In large collaborative projects the credit sharing and attributions should be discussed right at the inception of the project else it becomes very ticklish at a later point and sometimes, professional relations get affected. In collaborative projects involving radical innovations success can take a longer time compared to one that involves incremental innovation. Some aspects of collaborative work cannot be completed unless initial frameworks are set. How do you credit the people who had been key during inception where the outcomes are not apparent? In these kinds of projects, it is important to keep a trail of contributions from inception to completion. There could be a few team members who play critical roles during inception and some during closures. If the gaps from inception to closure are very wide, the contributions of the initial players do not get adequately recognized or credited and the individuals who participate during closure of the projects share most of the limelight. There should also be attempts to define outcomes in definitive milestones to keep the team together. This also ensures that the contribution of maximum team members is visible. If independence and ownership for the sub-projects at all levels of functional hierarchy is provided, more people can be incentivized in collaborative projects. However, a balance of quality and quantity needs to be explicit.
One of the interesting things we initiated in the Indian Genome Variation Project was to have a review paper written up about the project with the attributions clearly mentioned. Subsequently any manuscript which solely used the resources had the consortium as one of the authors. To this date, Indian Genome Variation consortium is credited with an authorship in nearly 40 manuscripts and the same has been continued for TRISUTRA Ayurgenomics consortium and, also adopted in the PANASIAN SNP consortium.
Do we need managers?
An important cultural aspect, unfortunately prevalent in Indian science, is a poor respect for timelines and time of collaborative partners. A collaborative project would have complex dependencies at the organizational level, between team members and between organizations. This is where the role of managers is very crucial and we have to give due consideration to this critical manpower in major collaborative projects. Clearly defined milestones and definitive outcomes at each milestone are crucial to sustaining a team throughout collaboration and it is the role of the manager to ensure this. Anything managerial is anathema for a free-thinking scientist in an academic research, but this mindset needs to change.

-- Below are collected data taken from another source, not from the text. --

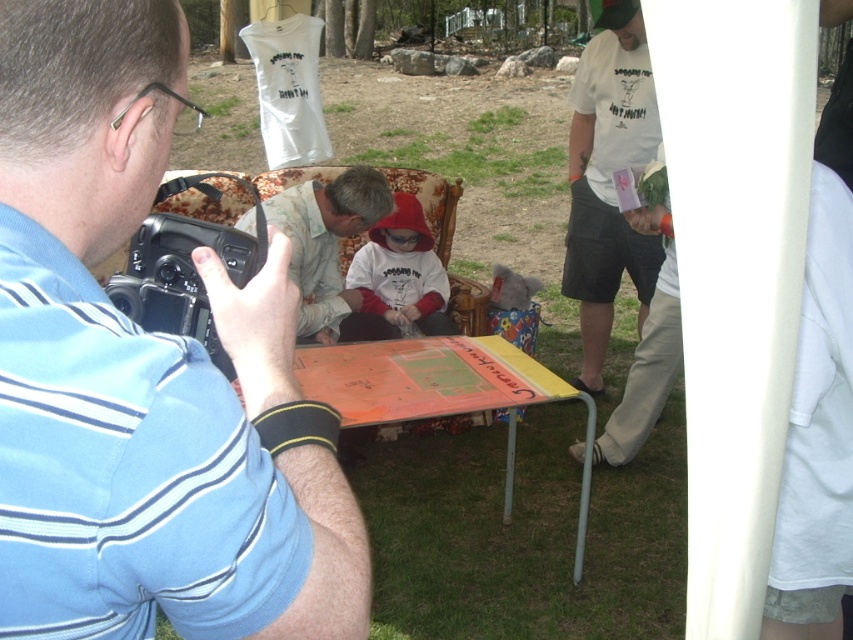
Question: Does blue striped shirt at upper left have a lesser width compared to white cotton t-shirt at upper right?

Choices:
 (A) yes
 (B) no

Answer: (A)

Question: Among these points, which one is farthest from the camera?

Choices:
 (A) (433, 365)
 (B) (610, 196)
 (C) (352, 179)

Answer: (B)

Question: Which of the following is the farthest from the observer?

Choices:
 (A) (480, 396)
 (B) (363, 278)
 (C) (589, 131)

Answer: (C)

Question: Which point is closer to the camera taking this photo?

Choices:
 (A) (593, 58)
 (B) (83, 90)
 (C) (376, 180)

Answer: (B)

Question: Can you confirm if orange painted wood picnic table at center is positioned to the right of matte white hoodie at center?

Choices:
 (A) yes
 (B) no

Answer: (A)

Question: Is the position of orange painted wood picnic table at center less distant than that of matte white hoodie at center?

Choices:
 (A) yes
 (B) no

Answer: (A)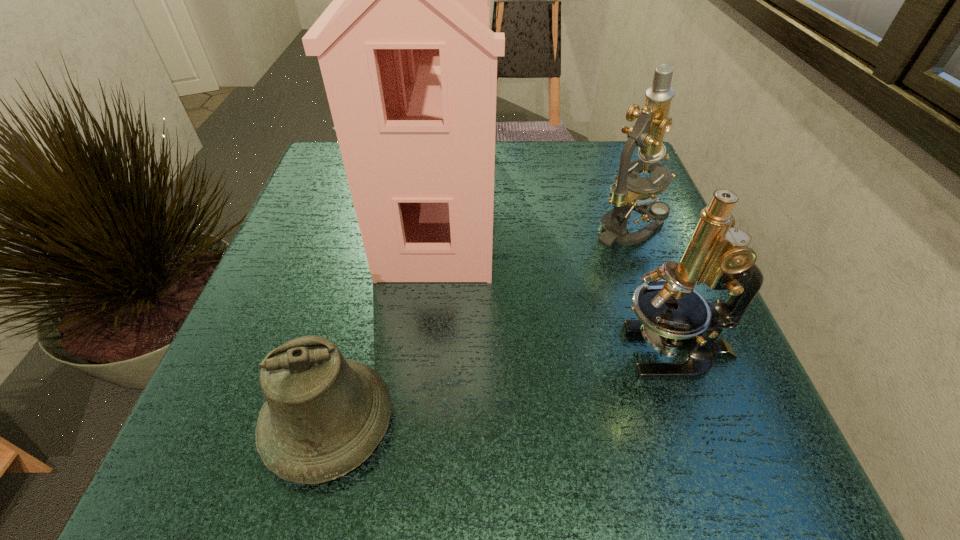
Select which object is the closest to the farther microscope. Please provide its 2D coordinates. Your answer should be formatted as a tuple, i.e. [(x, y)], where the tuple contains the x and y coordinates of a point satisfying the conditions above.

[(671, 314)]

The width and height of the screenshot is (960, 540). What are the coordinates of `the third closest object relative to the tallest object` in the screenshot? It's located at (630, 193).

There will always be many different ways in which we can pursue a fulfilling science career. Framing solo vs. collaborative research, merely in intellectual terms, has been counterproductive for Indian science. I hope that early career researchers find examples in this essay to encourage them to adopt a strategy that best fits with their research goals. Ultimately, it is “peers”, who create a scientific culture and the next generation may wish to do things differently.
The author is grateful to L S Shashidhara (IISER Pune, Ashoka University) and Megha (TDU) for providing critical comments and editorial support for this article.